The last chapter, entitled ‘In Memoriam,’ looks at the ways in which King’s memory has become ‘a contested commodity’, used by those who continue in his tradition of protest as well as those promoting the idea of a colorblind society, and various other factions along the spectrum. This final chapter is followed by a quite comprehensive Guide to Further Reading that provides a background on how the literature on King has developed over time, with annotated references in a number of categories. Again, Ling demonstrates the importance of context—this time, the literary context in which his work appears. I would add my own 2014 book, Misremembering Dr. King, a short presentation of King’s ideas, to the list.
Ling’s biography is a much-needed antidote to the common portrayals of King as a kindly and meek voice for peace rather than a fiery and committed force for justice. Ling reminds us that King identified the source of racial injustice in persistent white racism and points to his disappointment in the fearfulness and inertia of white allies. This is something that is virtually absent from the popular memories of King.
As I read through Ling’s book, I saw so many parallels to current protest movements and the kinds of arguments marshaled to resist change. White supremacy remains a key organizing principle of American society, kept in place through institutional structures that few are willing to seriously challenge. Witness the recent subprime lending debacle and the disproportionate effect on African American homeowners. Look at continuing police brutality against communities of color. Look at economic disparities along lines of race. Ling notes that in 1962, A. Phillip Randolph, Bayard Rustin, and others made an initial plan to gather 100,000 people in Washington to call attention to the shocking disparity in employment: at the beginning of that year, black unemployment rates were double those of whites. In April of 2015, in the U.S., black unemployment was 9.6%; white unemployment was 4.7%. Data for other measures of social well-being are similarly skewed. When I read the quote from George Wallace denouncing civil rights demonstrations because they were ‘not conducive to the orderly flow of traffic and commerce,’ I thought of similar arguments used to discount and often demonize Black Lives Matter and allied demonstrations. In Massachusetts, 18 young people arrested for blocking highway traffic to call attention to police killings of unarmed black men were charged with trespassing, disorderly conduct, and conspiracy. Some state legislators suggested that anyone blocking the highway should be charged with attempted murder. They were calling attention to actual murder. The demonstration was on Martin Luther King Jr’s birthday.

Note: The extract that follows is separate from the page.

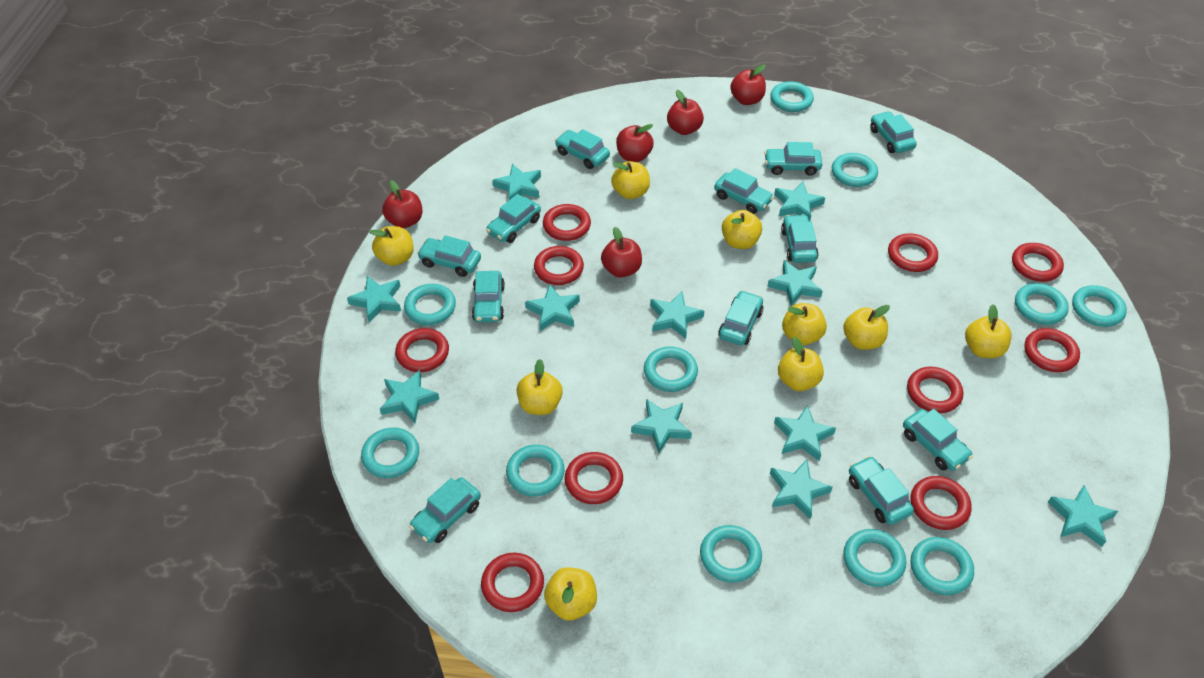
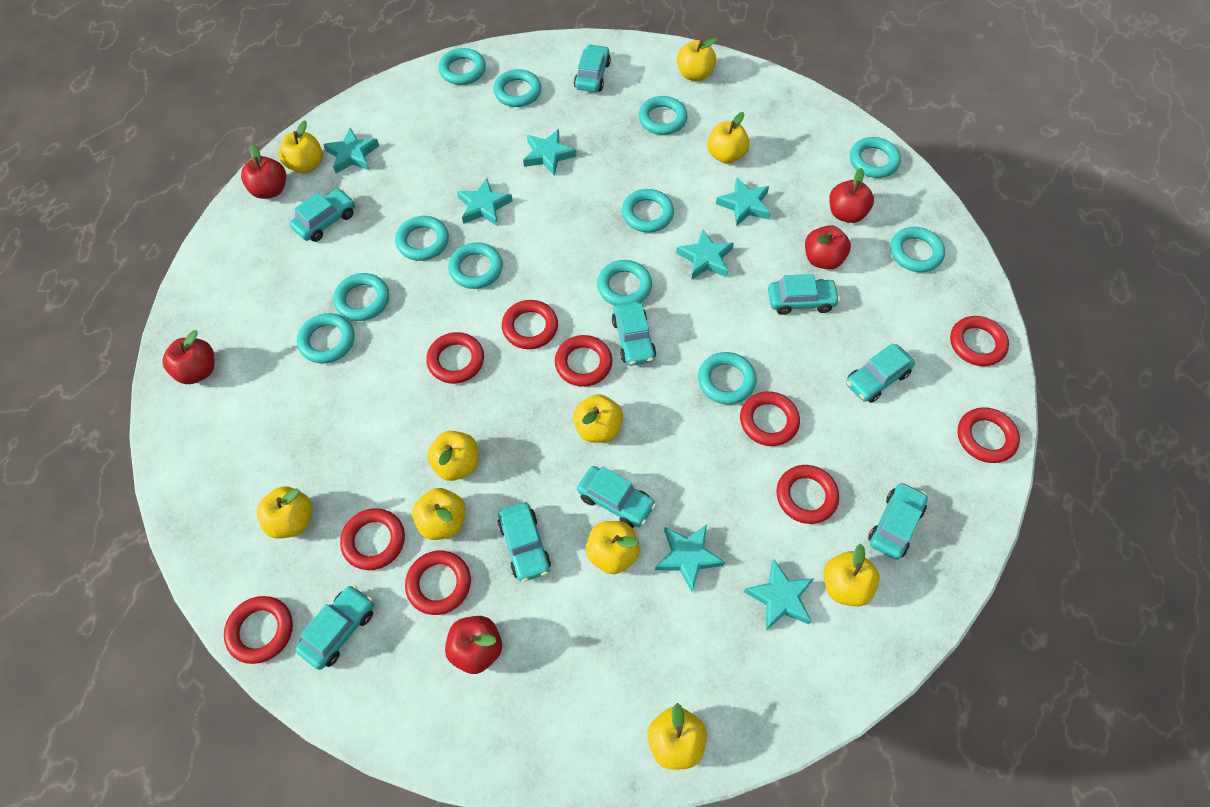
turquoise car: [409,477,481,543] [417,235,481,277] [472,271,505,322] [486,194,541,243] [555,129,610,169] [714,168,774,214] [718,290,763,346] [764,142,822,176] [781,214,818,263] [849,456,914,525] [870,111,917,153] [903,409,973,471] = 12 -> [290,188,355,242] [295,585,374,670] [498,502,551,582] [574,44,611,92] [577,466,656,528] [612,302,656,366] [768,274,840,315] [846,343,915,403] [868,482,928,560] = 9
turquoise ring: [361,427,419,478] [404,284,456,325] [506,444,565,497] [644,347,698,392] [700,525,762,583] [770,81,814,112] [832,153,878,187] [843,529,906,587] [911,537,974,595] [1015,283,1069,325] [1072,285,1127,327] = 11 -> [297,313,354,363] [333,273,389,321] [395,216,449,261] [438,48,486,85] [448,242,503,289] [493,69,541,107] [597,260,652,306] [622,189,674,232] [638,96,687,135] [698,352,757,404] [850,137,901,178] [890,227,945,272] = 12
turquoise star: [347,276,401,322] [380,370,439,423] [492,164,541,200] [525,284,580,331] [631,399,692,453] [650,291,704,339] [767,260,823,306] [770,460,833,519] [774,182,825,222] [774,405,836,461] [1048,485,1118,547] = 11 -> [323,128,379,174] [457,178,513,226] [523,129,576,176] [655,524,725,592] [676,229,734,280] [716,177,770,227] [744,560,814,630] = 7
yellow apple: [369,226,414,266] [517,359,563,415] [544,567,597,621] [611,161,650,199] [722,210,762,249] [778,337,824,391] [782,303,827,345] [843,305,890,350] [965,304,1011,358] = 9 -> [257,487,312,539] [278,121,323,174] [412,488,466,540] [427,431,478,481] [573,394,623,443] [586,521,640,574] [647,703,707,770] [677,38,717,81] [707,112,749,164] [823,544,880,606] = 10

In his concluding remarks about King’s ‘lasting significance,’ Ling maintains that his first legacy ‘is an exhortation to take risks for what you believe to be right’ . It is indeed heartening to see that there are still those willing to put their lives on the line to call out injustice, knowing that calls for peace and order are hollow if not grounded in justice.
Dr. Martin Luther King, Jr. was inspired by his faith, an extraordinary man shaped by and shaping the extraordinary times in which he lived. In Martin Luther King, Jr, Peter Ling presents his readers with a deeply nuanced account of the life and struggles of this activist and visionary who had the rare courage to listen to and heed his inner voice. His courage, conviction, and social vision are much-needed resources for all of us at this moment in time.